• Work item
Retype every line of text in the data below without changing anything, from the first entry to the last. Leave the pictures out of your answer.

=-=-=

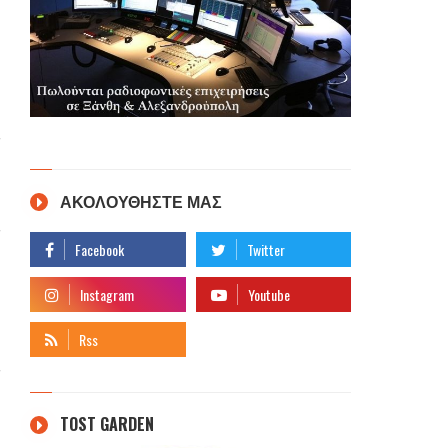
ΑΚΟΛΟΥΘΗΣΤΕ ΜΑΣ
TOST GARDEN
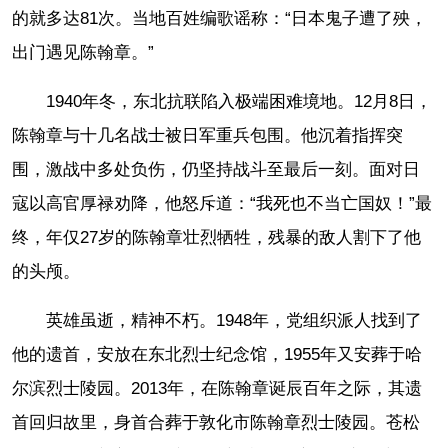
的就多达81次。当地百姓编歌谣称：“日本鬼子遭了殃，
出门遇见陈翰章。”
1940年冬，东北抗联陷入极端困难境地。12月8日，
陈翰章与十几名战士被日军重兵包围。他沉着指挥突
围，激战中多处负伤，仍坚持战斗至最后一刻。面对日
寇以高官厚禄劝降，他怒斥道：“我死也不当亡国奴！”最
终，年仅27岁的陈翰章壮烈牺牲，残暴的敌人割下了他
的头颅。
英雄虽逝，精神不朽。1948年，党组织派人找到了
他的遗首，安放在东北烈士纪念馆，1955年又安葬于哈
尔滨烈士陵园。2013年，在陈翰章诞辰百年之际，其遗
首回归故里，身首合葬于敦化市陈翰章烈士陵园。苍松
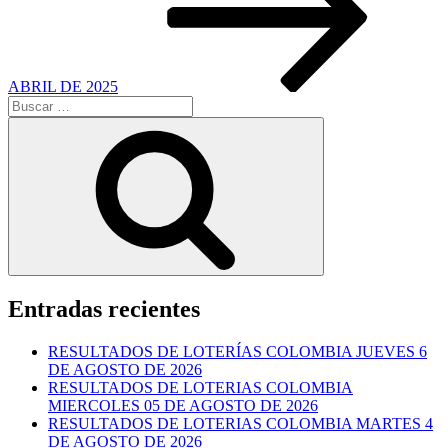
ABRIL DE 2025
Buscar
por:
Buscar
Entradas recientes
RESULTADOS DE LOTERÍAS COLOMBIA JUEVES 6
DE AGOSTO DE 2026
RESULTADOS DE LOTERIAS COLOMBIA
MIERCOLES 05 DE AGOSTO DE 2026
RESULTADOS DE LOTERIAS COLOMBIA MARTES 4
DE AGOSTO DE 2026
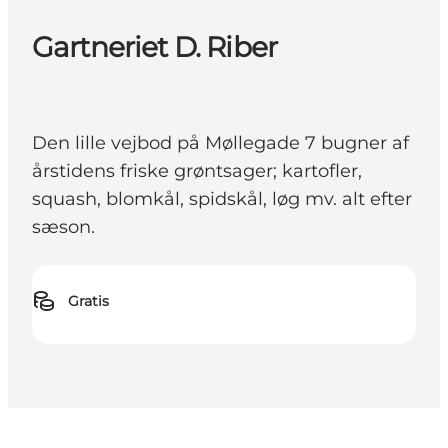
Gartneriet D. Riber
Den lille vejbod på Møllegade 7 bugner af
årstidens friske grøntsager; kartofler,
squash, blomkål, spidskål, løg mv. alt efter
sæson.
Gratis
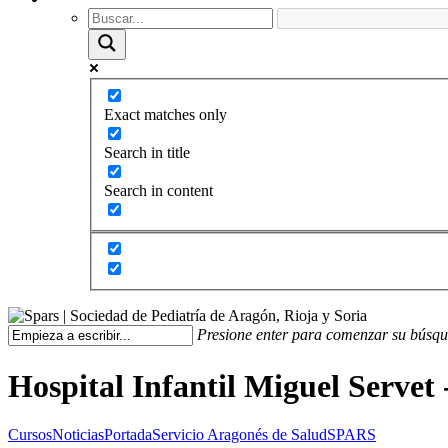
Exact matches only
Search in title
Search in content
Presione enter para comenzar su búsq
Hospital Infantil Miguel Servet 
Cursos
Noticias
Portada
Servicio Aragonés de Salud
SPARS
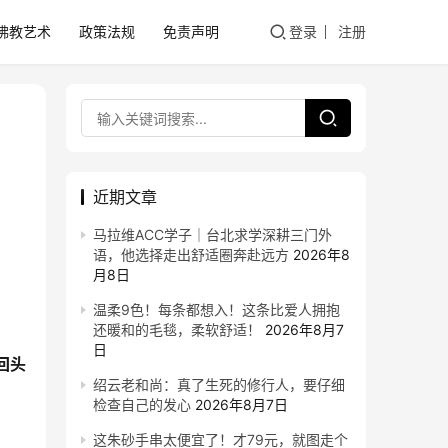
佛教艺术
政策法规
免责声明
登录
注册
近期文章
马拉维ACC学子｜台北求学深耕三门外
语，他选择走出舒适圈奔赴远方
2026年8
月8日
温柔9色！每条都想入！这条比爱人拥抱
还暖和的毛毯，柔软舒适！
2026年8月7
日
回头
绍云老和尚：真了生死的修行人，要仔细
检查自己的发心
2026年8月7日
这朱砂手串太便宜了！才79元，就图走个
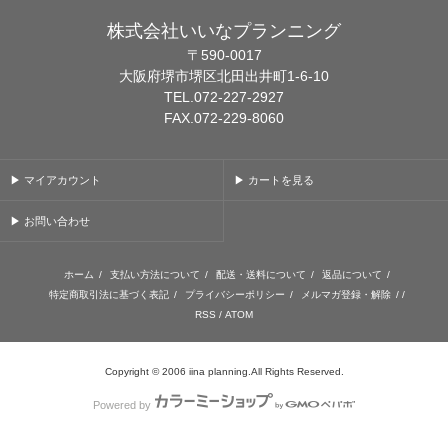
株式会社いいなプランニング
〒590-0017
大阪府堺市堺区北田出井町1-6-10
TEL.072-227-2927
FAX.072-229-8060
▶ マイアカウント
▶ カートを見る
▶ お問い合わせ
ホーム
/
支払い方法について
/
配送・送料について
/
返品について
/
特定商取引法に基づく表記
/
プライバシーポリシー
/
メルマガ登録・解除
/ /
RSS
/
ATOM
Copyright © 2006 iina planning.All Rights Reserved.
Powered by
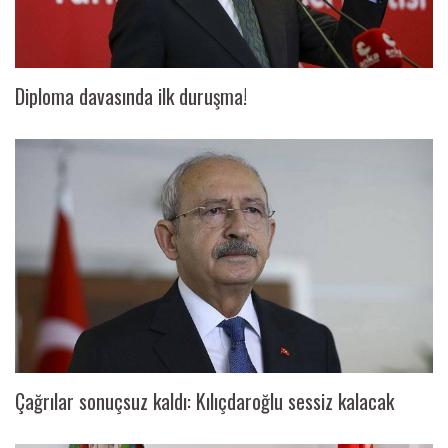
Diploma davasında ilk duruşma!
Çağrılar sonuçsuz kaldı: Kılıçdaroğlu sessiz kalacak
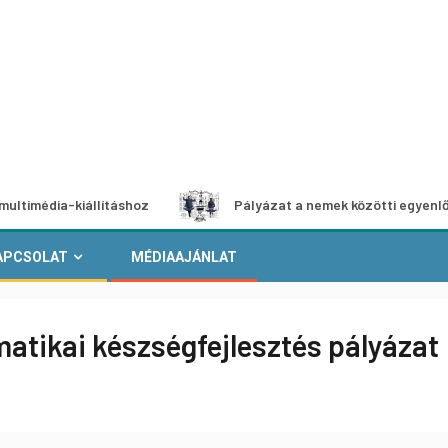
a-kiállításhoz
Pályázat a nemek közötti egyenlőség európ
APCSOLAT
MÉDIAAJÁNLAT
rmatikai készségfejlesztés pályázat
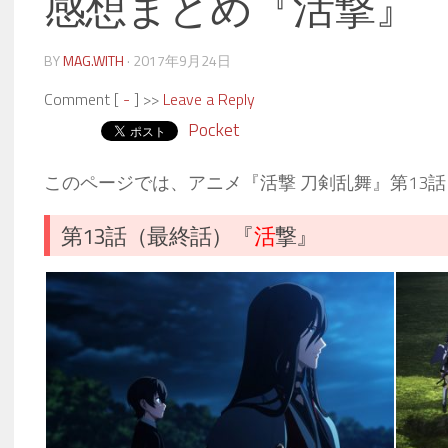
感想まとめ『活撃』
BY
MAG.WITH
·
2017年9月24日
Comment [
-
] >>
Leave a Reply
Pocket
このページでは、アニメ『活撃 刀剣乱舞』第13
第13話（最終話）『
活
撃』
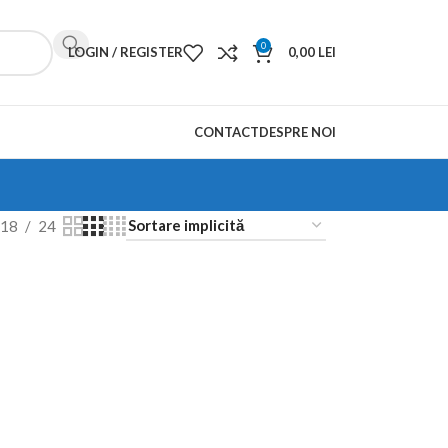
0
LOGIN / REGISTER
0,00
LEI
CONTACT
DESPRE NOI
18
24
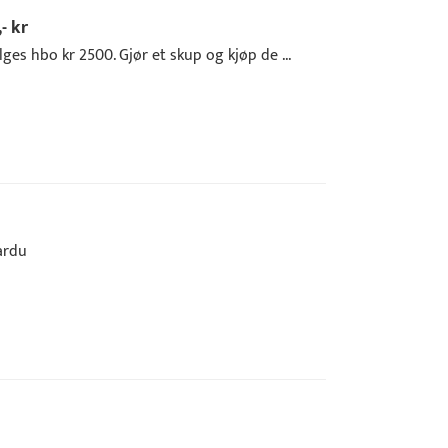
- kr
es hbo kr 2500. Gjør et skup og kjøp de ...
ardu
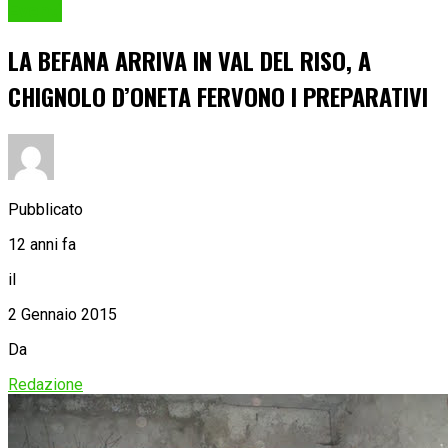
Eventi
LA BEFANA ARRIVA IN VAL DEL RISO, A
CHIGNOLO D’ONETA FERVONO I PREPARATIVI
Pubblicato
12 anni fa
il
2 Gennaio 2015
Da
Redazione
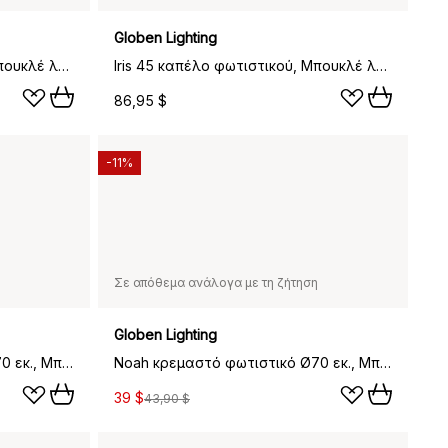
Globen Lighting
Iris 45 καπέλο φωτιστικού, Μπουκλέ λευκόλευκο
Iris 45 καπέλο φωτιστικού, Μπουκλέ λευκό
86,95 $
-11%
Σε απόθεμα ανάλογα με τη ζήτηση
Globen Lighting
Noah κρεμαστό φωτιστικό Ø70 εκ., Μπουκλέ λευκό-βουρτσισμένος ορείχαλκος
Noah κρεμαστό φωτιστικό Ø70 εκ., Μπουκλέ πράσινο βρύου
39 $
43,90 $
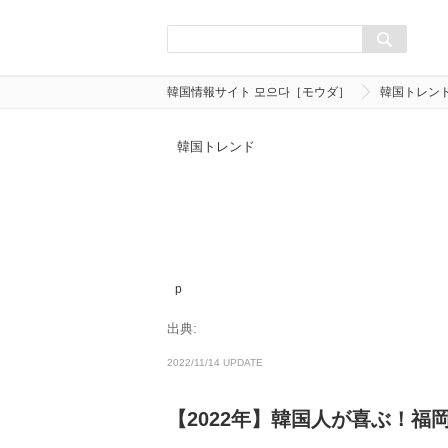
韓国情報サイト 모으다［モウダ］
韓国トレン
韓国トレンド
p
出典:
2022/11/14 UPDATE
【2022年】韓国人が喜ぶ！福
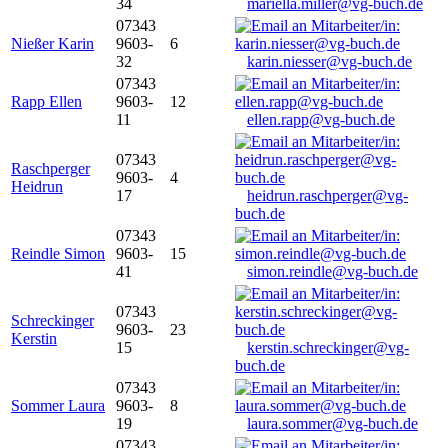
34
mariella.miller@vg-buch.de
07343
Nießer Karin
9603-
6
32
karin.niesser@vg-buch.de
07343
Rapp Ellen
9603-
12
11
ellen.rapp@vg-buch.de
07343
Raschperger
9603-
4
Heidrun
17
heidrun.raschperger@vg-
buch.de
07343
Reindle Simon
9603-
15
41
simon.reindle@vg-buch.de
07343
Schreckinger
9603-
23
Kerstin
15
kerstin.schreckinger@vg-
buch.de
07343
Sommer Laura
9603-
8
19
laura.sommer@vg-buch.de
07343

=-=-=

• Response area
ΑΚΟΛΟΥΘΗΣΤΕ ΜΑΣ
TOST GARDEN
的就多达81次。当地百姓编歌谣称：“日本鬼子遭了殃，
出门遇见陈翰章。”
1940年冬，东北抗联陷入极端困难境地。12月8日，
陈翰章与十几名战士被日军重兵包围。他沉着指挥突
围，激战中多处负伤，仍坚持战斗至最后一刻。面对日
寇以高官厚禄劝降，他怒斥道：“我死也不当亡国奴！”最
终，年仅27岁的陈翰章壮烈牺牲，残暴的敌人割下了他
的头颅。
英雄虽逝，精神不朽。1948年，党组织派人找到了
他的遗首，安放在东北烈士纪念馆，1955年又安葬于哈
尔滨烈士陵园。2013年，在陈翰章诞辰百年之际，其遗
首回归故里，身首合葬于敦化市陈翰章烈士陵园。苍松
ABRIL DE 2025
Buscar
por:
Buscar
Entradas recientes
RESULTADOS DE LOTERÍAS COLOMBIA JUEVES 6
DE AGOSTO DE 2026
RESULTADOS DE LOTERIAS COLOMBIA
MIERCOLES 05 DE AGOSTO DE 2026
RESULTADOS DE LOTERIAS COLOMBIA MARTES 4
DE AGOSTO DE 2026
Gartneriet D. Riber
Den lille vejbod på Møllegade 7 bugner af
årstidens friske grøntsager; kartofler,
squash, blomkål, spidskål, løg mv. alt efter
sæson.
Gratis
Exact matches only
Search in title
Search in content
Presione enter para comenzar su búsq
Hospital Infantil Miguel Servet 
Cursos
Noticias
Portada
Servicio Aragonés de Salud
SPARS
佛教艺术
政策法规
免责声明
登录
注册
近期文章
马拉维ACC学子｜台北求学深耕三门外
语，他选择走出舒适圈奔赴远方
2026年8
月8日
温柔9色！每条都想入！这条比爱人拥抱
还暖和的毛毯，柔软舒适！
2026年8月7
日
回头
绍云老和尚：真了生死的修行人，要仔细
检查自己的发心
2026年8月7日
这朱砂手串太便宜了！才79元，就图走个
株式会社いいなプランニング
〒590-0017
大阪府堺市堺区北田出井町1-6-10
TEL.072-227-2927
FAX.072-229-8060
▶ マイアカウント
▶ カートを見る
▶ お問い合わせ
ホーム
/
支払い方法について
/
配送・送料について
/
返品について
/
特定商取引法に基づく表記
/
プライバシーポリシー
/
メルマガ登録・解除
/ /
RSS
/
ATOM
Copyright © 2006 iina planning.All Rights Reserved.
Powered by
Diploma davasında ilk duruşma!
Çağrılar sonuçsuz kaldı: Kılıçdaroğlu sessiz kalacak
a-kiállításhoz
Pályázat a nemek közötti egyenlőség európ
APCSOLAT
MÉDIAAJÁNLAT
rmatikai készségfejlesztés pályázat
感想まとめ『活撃』
BY
MAG.WITH
·
2017年9月24日
Comment [
-
] >>
Leave a Reply
Pocket
このページでは、アニメ『活撃 刀剣乱舞』第13
第13話（最終話）『
活
撃』
0
LOGIN / REGISTER
0,00
LEI
CONTACT
DESPRE NOI
18
24
- kr
es hbo kr 2500. Gjør et skup og kjøp de ...
ardu
Eventi
LA BEFANA ARRIVA IN VAL DEL RISO, A
CHIGNOLO D’ONETA FERVONO I PREPARATIVI
Pubblicato
12 anni fa
il
2 Gennaio 2015
Da
Redazione
Globen Lighting
Iris 45 καπέλο φωτιστικού, Μπουκλέ λευκόλευκο
Iris 45 καπέλο φωτιστικού, Μπουκλέ λευκό
86,95 $
-11%
Σε απόθεμα ανάλογα με τη ζήτηση
Globen Lighting
Noah κρεμαστό φωτιστικό Ø70 εκ., Μπουκλέ λευκό-βουρτσισμένος ορείχαλκος
Noah κρεμαστό φωτιστικό Ø70 εκ., Μπουκλέ πράσινο βρύου
39 $
43,90 $
韓国情報サイト 모으다［モウダ］
韓国トレン
韓国トレンド
p
出典:
2022/11/14 UPDATE
【2022年】韓国人が喜ぶ！福
34
mariella.miller@vg-buch.de
07343
Nießer Karin
9603-
6
32
karin.niesser@vg-buch.de
07343
Rapp Ellen
9603-
12
11
ellen.rapp@vg-buch.de
07343
Raschperger
9603-
4
Heidrun
17
heidrun.raschperger@vg-
buch.de
07343
Reindle Simon
9603-
15
41
simon.reindle@vg-buch.de
07343
Schreckinger
9603-
23
Kerstin
15
kerstin.schreckinger@vg-
buch.de
07343
Sommer Laura
9603-
8
19
laura.sommer@vg-buch.de
07343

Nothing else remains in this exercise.